Teuer, aber wenig Wirksamkeit – was zu vermeiden ist
Wir wollen kommunalen Klimaschutz mit Augenmaß für Wechselwirkungen mit der bestehenden Klimaschutzpolitik in Angriff nehmen. Sonst besteht die Gefahr von Wirkungsverlusten und Ressourcenverschwendung. Wichtig ist insgesamt die allgemeine Akzeptanz in der Bevölkerung für Maßnahmen des Klimaschutzes. Dafür brauchen wir ein konkretes Gesamtkonzept, das Klimaschutzmaßnahmen sinnvoll mit vorhandenen sozialen und gesellschaftlichen Strukturen verbindet. Der unbedingte Vorrang von Klimaschutzmaßnahmen im sog. Klimanotstand auch vor sozialen, haushalterischen und situationsbezogenen Überlegungen ist da nicht hilfreich. Niemand möchte die Kirchweihfeste, die Festwochen oder das Oktoberfest für einen eigentlich nur symbolisch gemeinten Klimanotstand aufgeben. Politik und Verwaltung lähmen sich in ihrem Handeln, wenn ausnahmslos jede Entscheidung ohne Rücksichtnahme auf Tragweiten, tatsächliche Effizienz und individuelle Umstände aufwändig auf ihre Klima-Wirkung hin untersucht werden muss.
Außerdem halten wir die Begrifflichkeit Klimanotstand für grundsätzlich schwierig. Der Notstand ist als politischer Begriff in Deutschland insbesondere mit den Notstandsgesetzen verbunden, durch die der Regierung in besonderen Situationen besondere Machtbefugnisse übertragen werden – so werden beispielsweise demokratische Entscheidungsprozesse „vereinfacht“ (d.h., sie können übergangen werden), außerdem können die Grundrechte der Bürgerinnen und Bürger zeitweilig eingeschränkt werden. Wir sollten den Begriff auch nicht symbolisch verwenden. Notstand bedeutet eine unüberschaubare Lage durch z.B. Krieg, Aufruhr oder ähnlichem und hat die Verkürzung des Rechtsschutzes zur Folge - wenn der Notstand oder Ausnahmezustand verhängt wird.

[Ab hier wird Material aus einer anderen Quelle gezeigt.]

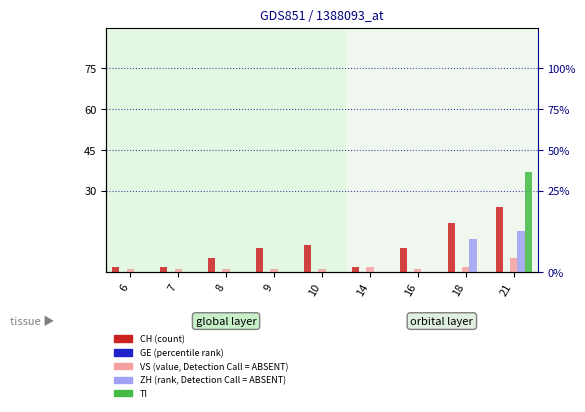

Are the bars horizontal?

No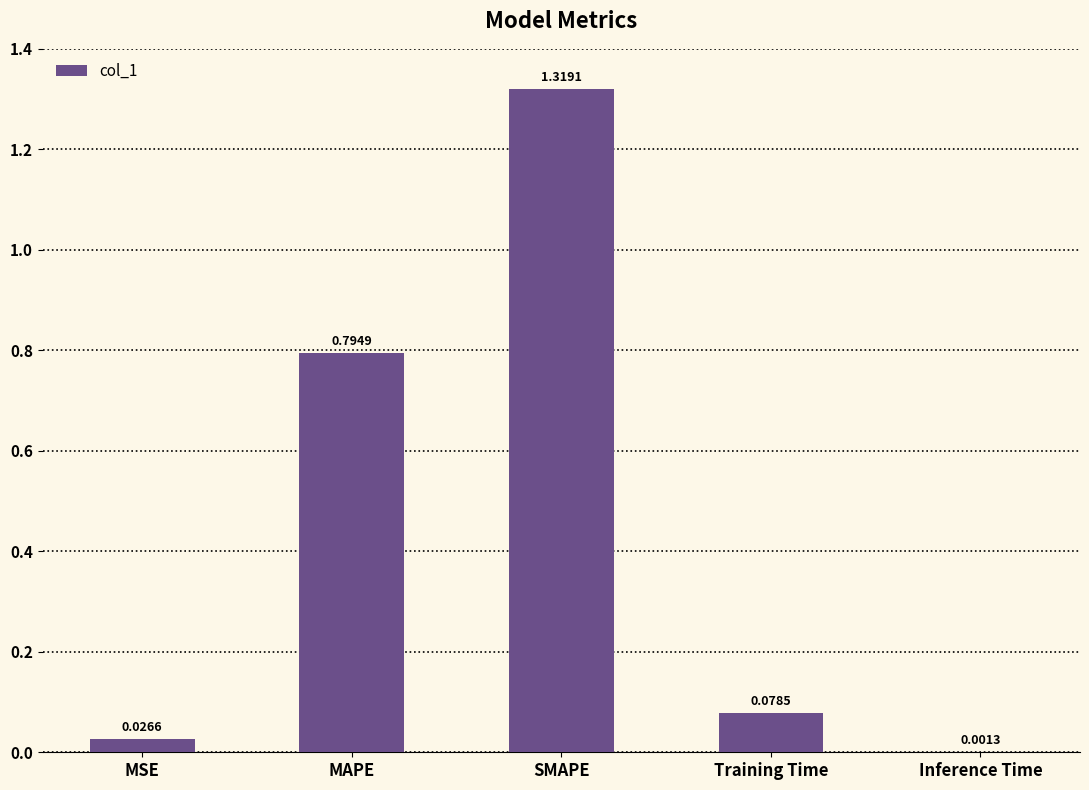

Which category has the highest value across all series?

SMAPE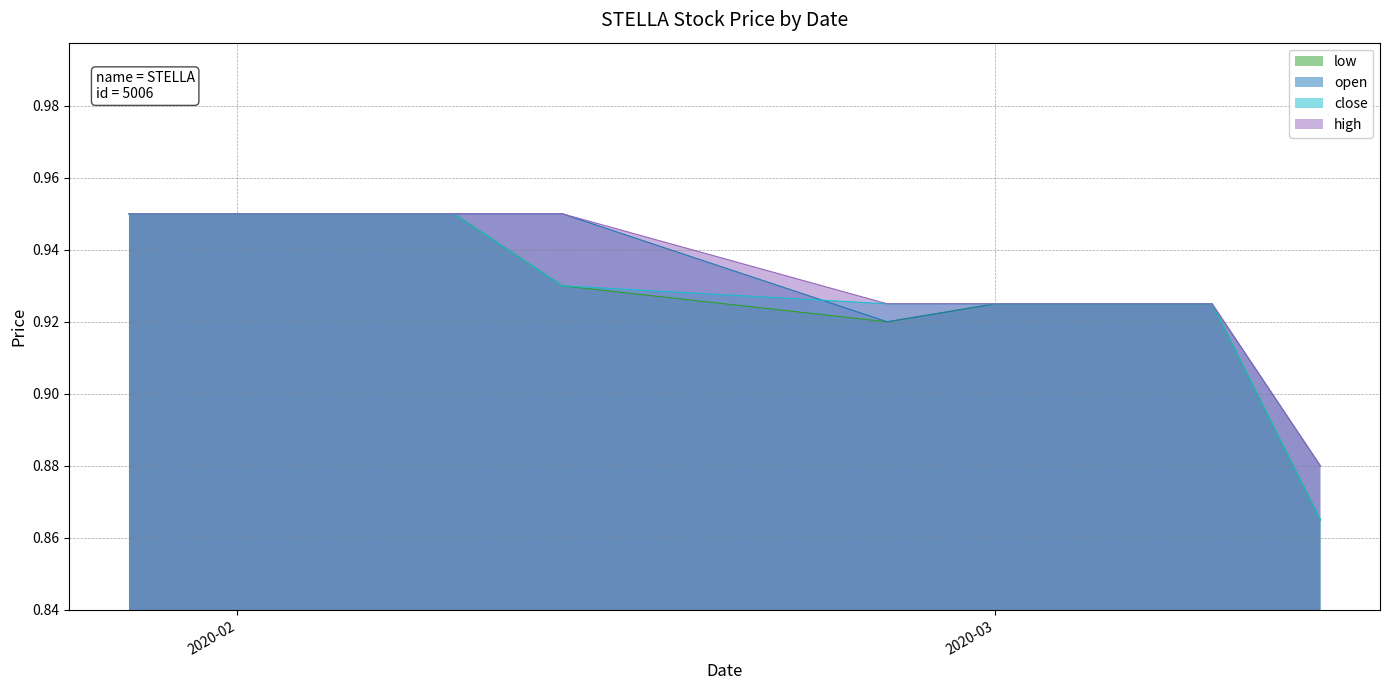

What is the total value across all series at 2020-02?

3.8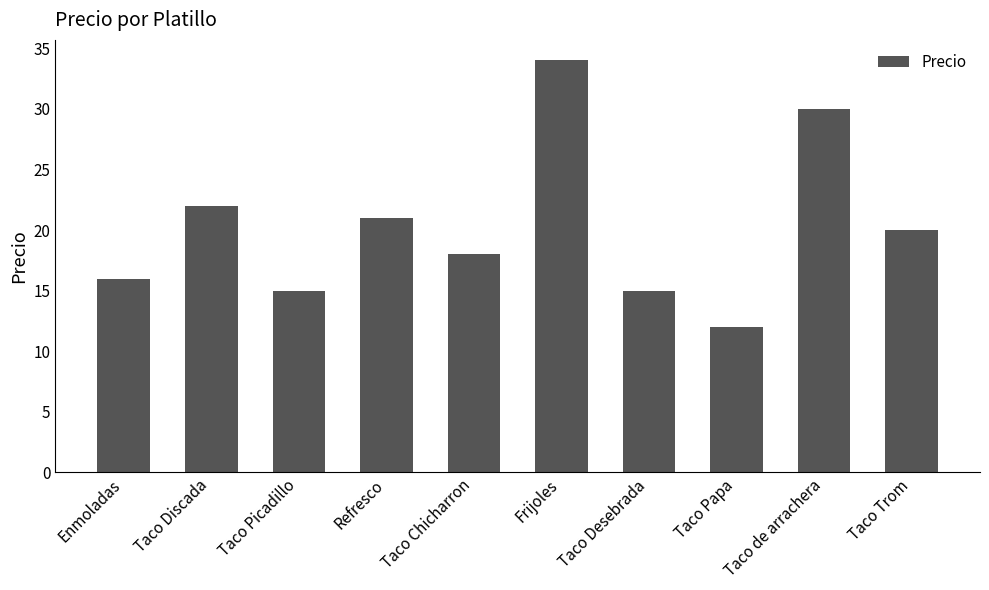

What is the greatest value displayed?

34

Gerade im Bereich des Klimaschutzes sollte aber nicht auf die Bindung an Gesetz und Recht verzichtet werden.
Wir unterstützen aber lokale Klimaschutzpläne und schlagen den Initiatoren vor statt den "Notstand" auszurufen die Maßnahmen in "lokale Klimaoffensiven" zusammenzufassen.